**Stored records:**
————

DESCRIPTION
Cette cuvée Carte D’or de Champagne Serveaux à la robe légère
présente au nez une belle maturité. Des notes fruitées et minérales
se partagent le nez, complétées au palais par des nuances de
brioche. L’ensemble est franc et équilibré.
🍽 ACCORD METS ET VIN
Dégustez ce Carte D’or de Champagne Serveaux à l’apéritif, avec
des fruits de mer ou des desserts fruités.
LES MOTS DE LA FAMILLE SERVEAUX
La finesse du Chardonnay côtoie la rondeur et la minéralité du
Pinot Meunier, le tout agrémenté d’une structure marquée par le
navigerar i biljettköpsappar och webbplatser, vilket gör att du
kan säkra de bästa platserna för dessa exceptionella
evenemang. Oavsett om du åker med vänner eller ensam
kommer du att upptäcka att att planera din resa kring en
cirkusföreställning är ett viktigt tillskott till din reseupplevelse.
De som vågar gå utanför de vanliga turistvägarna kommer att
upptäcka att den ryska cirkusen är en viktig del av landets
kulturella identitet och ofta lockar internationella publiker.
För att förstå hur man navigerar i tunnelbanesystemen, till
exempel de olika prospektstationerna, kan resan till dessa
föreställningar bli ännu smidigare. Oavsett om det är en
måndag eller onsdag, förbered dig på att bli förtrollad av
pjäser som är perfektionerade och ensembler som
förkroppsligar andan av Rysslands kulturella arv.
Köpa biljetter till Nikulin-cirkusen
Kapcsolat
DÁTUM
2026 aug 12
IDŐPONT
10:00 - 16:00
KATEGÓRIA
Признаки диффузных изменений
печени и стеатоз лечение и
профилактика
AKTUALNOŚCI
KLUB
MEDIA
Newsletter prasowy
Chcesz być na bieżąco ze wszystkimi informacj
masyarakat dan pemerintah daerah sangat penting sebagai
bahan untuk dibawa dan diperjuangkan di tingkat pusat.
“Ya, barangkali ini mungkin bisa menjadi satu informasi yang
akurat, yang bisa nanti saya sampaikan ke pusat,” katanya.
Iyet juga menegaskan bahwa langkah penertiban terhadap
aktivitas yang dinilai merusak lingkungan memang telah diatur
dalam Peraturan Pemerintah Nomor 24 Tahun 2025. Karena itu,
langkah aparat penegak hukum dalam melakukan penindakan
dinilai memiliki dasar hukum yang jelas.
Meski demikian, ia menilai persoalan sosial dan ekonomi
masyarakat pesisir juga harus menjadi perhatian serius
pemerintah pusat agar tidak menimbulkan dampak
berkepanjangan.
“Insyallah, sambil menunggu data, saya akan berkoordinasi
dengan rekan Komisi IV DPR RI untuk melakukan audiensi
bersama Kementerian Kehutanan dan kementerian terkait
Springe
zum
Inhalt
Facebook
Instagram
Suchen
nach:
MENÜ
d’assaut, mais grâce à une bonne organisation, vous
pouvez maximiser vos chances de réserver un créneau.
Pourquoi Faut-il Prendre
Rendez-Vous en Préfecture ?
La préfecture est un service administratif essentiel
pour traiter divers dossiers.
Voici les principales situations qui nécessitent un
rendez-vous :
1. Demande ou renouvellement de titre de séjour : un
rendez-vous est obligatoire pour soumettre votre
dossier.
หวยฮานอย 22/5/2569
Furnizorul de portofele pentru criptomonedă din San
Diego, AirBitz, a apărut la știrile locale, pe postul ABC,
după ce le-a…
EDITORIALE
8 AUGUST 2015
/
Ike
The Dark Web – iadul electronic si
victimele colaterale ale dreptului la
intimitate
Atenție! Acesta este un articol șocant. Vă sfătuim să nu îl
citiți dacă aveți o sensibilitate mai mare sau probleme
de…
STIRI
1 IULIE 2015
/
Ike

————

Make an exact transcription of the entries above.

DESCRIPTION
Cette cuvée Carte D’or de Champagne Serveaux à la robe légère
présente au nez une belle maturité. Des notes fruitées et minérales
se partagent le nez, complétées au palais par des nuances de
brioche. L’ensemble est franc et équilibré.
🍽 ACCORD METS ET VIN
Dégustez ce Carte D’or de Champagne Serveaux à l’apéritif, avec
des fruits de mer ou des desserts fruités.
LES MOTS DE LA FAMILLE SERVEAUX
La finesse du Chardonnay côtoie la rondeur et la minéralité du
Pinot Meunier, le tout agrémenté d’une structure marquée par le
navigerar i biljettköpsappar och webbplatser, vilket gör att du
kan säkra de bästa platserna för dessa exceptionella
evenemang. Oavsett om du åker med vänner eller ensam
kommer du att upptäcka att att planera din resa kring en
cirkusföreställning är ett viktigt tillskott till din reseupplevelse.
De som vågar gå utanför de vanliga turistvägarna kommer att
upptäcka att den ryska cirkusen är en viktig del av landets
kulturella identitet och ofta lockar internationella publiker.
För att förstå hur man navigerar i tunnelbanesystemen, till
exempel de olika prospektstationerna, kan resan till dessa
föreställningar bli ännu smidigare. Oavsett om det är en
måndag eller onsdag, förbered dig på att bli förtrollad av
pjäser som är perfektionerade och ensembler som
förkroppsligar andan av Rysslands kulturella arv.
Köpa biljetter till Nikulin-cirkusen
Kapcsolat
DÁTUM
2026 aug 12
IDŐPONT
10:00 - 16:00
KATEGÓRIA
Признаки диффузных изменений
печени и стеатоз лечение и
профилактика
AKTUALNOŚCI
KLUB
MEDIA
Newsletter prasowy
Chcesz być na bieżąco ze wszystkimi informacj
masyarakat dan pemerintah daerah sangat penting sebagai
bahan untuk dibawa dan diperjuangkan di tingkat pusat.
“Ya, barangkali ini mungkin bisa menjadi satu informasi yang
akurat, yang bisa nanti saya sampaikan ke pusat,” katanya.
Iyet juga menegaskan bahwa langkah penertiban terhadap
aktivitas yang dinilai merusak lingkungan memang telah diatur
dalam Peraturan Pemerintah Nomor 24 Tahun 2025. Karena itu,
langkah aparat penegak hukum dalam melakukan penindakan
dinilai memiliki dasar hukum yang jelas.
Meski demikian, ia menilai persoalan sosial dan ekonomi
masyarakat pesisir juga harus menjadi perhatian serius
pemerintah pusat agar tidak menimbulkan dampak
berkepanjangan.
“Insyallah, sambil menunggu data, saya akan berkoordinasi
dengan rekan Komisi IV DPR RI untuk melakukan audiensi
bersama Kementerian Kehutanan dan kementerian terkait
Springe
zum
Inhalt
Facebook
Instagram
Suchen
nach:
MENÜ
d’assaut, mais grâce à une bonne organisation, vous
pouvez maximiser vos chances de réserver un créneau.
Pourquoi Faut-il Prendre
Rendez-Vous en Préfecture ?
La préfecture est un service administratif essentiel
pour traiter divers dossiers.
Voici les principales situations qui nécessitent un
rendez-vous :
1. Demande ou renouvellement de titre de séjour : un
rendez-vous est obligatoire pour soumettre votre
dossier.
หวยฮานอย 22/5/2569
Furnizorul de portofele pentru criptomonedă din San
Diego, AirBitz, a apărut la știrile locale, pe postul ABC,
după ce le-a…
EDITORIALE
8 AUGUST 2015
/
Ike
The Dark Web – iadul electronic si
victimele colaterale ale dreptului la
intimitate
Atenție! Acesta este un articol șocant. Vă sfătuim să nu îl
citiți dacă aveți o sensibilitate mai mare sau probleme
de…
STIRI
1 IULIE 2015
/
Ike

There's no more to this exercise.